## 信息运用
1) 根据关于Matplotlib的原文段落,Matplotlib提供的是哪种风格的绘图功能?
2) 请接续关于Matplotlib的原文段落,从其最后一行之后往下写。

## 原文段落

************

Matplotlib是一个用于在Python中绘制数组的图形库,它提供了MATLAB风格的绘图功能。Matplotlib可以创建静态、动态和交互式的可视化,并支持多种输出格式和交互环境。Matplotlib还有丰富的颜色和色彩映射选项,可以自定义和美化图形。
本文介绍一下Matplotlib的基础画图案例。
折线图
import matplotlib.pyplot as plt
import numpy as np
x = np.linspace(0, 10, 100)
y = np.sin(x)
plt.plot(x, y)
plt.xlabel('x')
plt.ylabel('y')
plt.title('A simple sine wave')
plt.show()
import matplotlib.pyplot as plt
import numpy as np
x = np.linspace(0, 10, 100)
y1 = np.sin(x)
y2 = np.cos(x)
plt.plot(x, y1, label='sin(x)')
plt.plot(x, y2, label='cos(x)')
plt.fill_between(x, y1, y2,
where=(y1 > y2),
color='green',
alpha=0.5,
label='sin(x) > cos(x)')
plt.fill_between(x, y1, y2,
where=(y1 < y2),
color='red',
alpha=0.5,
label='sin(x) < cos(x)')
plt.xlabel('x')
plt.ylabel('y')
plt.title('A line plot with filled area')
plt.legend()
plt.show()
散点图
import matplotlib.pyplot as plt
import numpy as np
x1 = np.random.randn(100)
y1 = np.random.randn(100)

************

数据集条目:
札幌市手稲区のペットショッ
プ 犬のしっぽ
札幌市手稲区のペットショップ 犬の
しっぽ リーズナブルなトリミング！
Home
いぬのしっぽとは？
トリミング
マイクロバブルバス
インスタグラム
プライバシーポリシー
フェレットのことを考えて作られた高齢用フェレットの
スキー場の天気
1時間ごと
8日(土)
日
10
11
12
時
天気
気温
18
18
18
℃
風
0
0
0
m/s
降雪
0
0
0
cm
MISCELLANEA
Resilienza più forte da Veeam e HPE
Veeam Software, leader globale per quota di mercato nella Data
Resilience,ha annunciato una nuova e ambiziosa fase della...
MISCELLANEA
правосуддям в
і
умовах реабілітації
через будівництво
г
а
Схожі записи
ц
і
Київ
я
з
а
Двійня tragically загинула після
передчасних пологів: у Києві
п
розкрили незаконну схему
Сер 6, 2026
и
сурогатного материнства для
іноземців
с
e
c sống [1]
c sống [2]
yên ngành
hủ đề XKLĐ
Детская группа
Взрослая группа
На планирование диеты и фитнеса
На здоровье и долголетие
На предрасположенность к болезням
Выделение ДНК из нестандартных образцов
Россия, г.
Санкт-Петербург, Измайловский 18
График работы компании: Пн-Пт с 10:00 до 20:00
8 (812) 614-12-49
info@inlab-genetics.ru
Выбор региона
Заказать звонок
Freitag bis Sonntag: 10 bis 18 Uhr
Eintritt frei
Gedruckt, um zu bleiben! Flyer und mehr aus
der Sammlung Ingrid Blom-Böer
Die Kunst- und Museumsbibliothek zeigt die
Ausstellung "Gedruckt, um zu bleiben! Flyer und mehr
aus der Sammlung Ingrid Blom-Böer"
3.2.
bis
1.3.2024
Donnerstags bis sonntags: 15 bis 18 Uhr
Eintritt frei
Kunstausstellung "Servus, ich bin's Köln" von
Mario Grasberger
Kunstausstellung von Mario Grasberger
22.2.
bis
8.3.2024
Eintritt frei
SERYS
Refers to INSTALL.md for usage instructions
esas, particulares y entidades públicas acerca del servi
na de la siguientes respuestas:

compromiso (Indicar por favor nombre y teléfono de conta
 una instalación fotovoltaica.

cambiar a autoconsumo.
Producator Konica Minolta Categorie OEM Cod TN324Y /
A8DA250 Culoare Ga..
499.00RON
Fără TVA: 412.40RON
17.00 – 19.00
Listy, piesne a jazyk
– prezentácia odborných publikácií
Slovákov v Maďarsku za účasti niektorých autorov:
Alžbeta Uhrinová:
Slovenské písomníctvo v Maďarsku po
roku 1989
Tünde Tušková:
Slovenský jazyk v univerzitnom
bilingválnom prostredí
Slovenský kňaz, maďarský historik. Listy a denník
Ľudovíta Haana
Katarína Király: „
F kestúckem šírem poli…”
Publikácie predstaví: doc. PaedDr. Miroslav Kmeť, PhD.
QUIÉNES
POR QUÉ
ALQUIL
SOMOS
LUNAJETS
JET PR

************

## 答案汇总
1) MATLAB风格的绘图功能。

2)
x2 = np.random.randn(100) + 3
y2 = np.random.randn(100) + 3
plt.scatter(x1, y1, label='Group A')
plt.scatter(x2, y2, label='Group B')
plt.xlabel('x')
plt.ylabel('y')
plt.title('A scatter plot with labels and legend')
plt.legend()
plt.show()
直方图
import matplotlib.pyplot as plt
from matplotlib.widgets import Cursor
labels = ['Apple', 'Banana', 'Orange', 'Pear']
values = [10, 20, 15, 25]
plt.bar(labels, values)
cursor = Cursor(plt.gca(), horizOn=True, color='r', lw=1)
plt.xlabel('Fruits')
plt.ylabel('Quantity')
plt.title('A bar chart with cursor')
plt.show()
饼图
import matplotlib.pyplot as plt
labels = ['A', 'B', 'C', 'D']
sizes = [15, 30, 45, 10]
explode = (0.1, 0.1, 0.1, 0.1)
fig = plt.figure()
ax1 = fig.add_subplot(121)
ax2 = fig.add_subplot(122)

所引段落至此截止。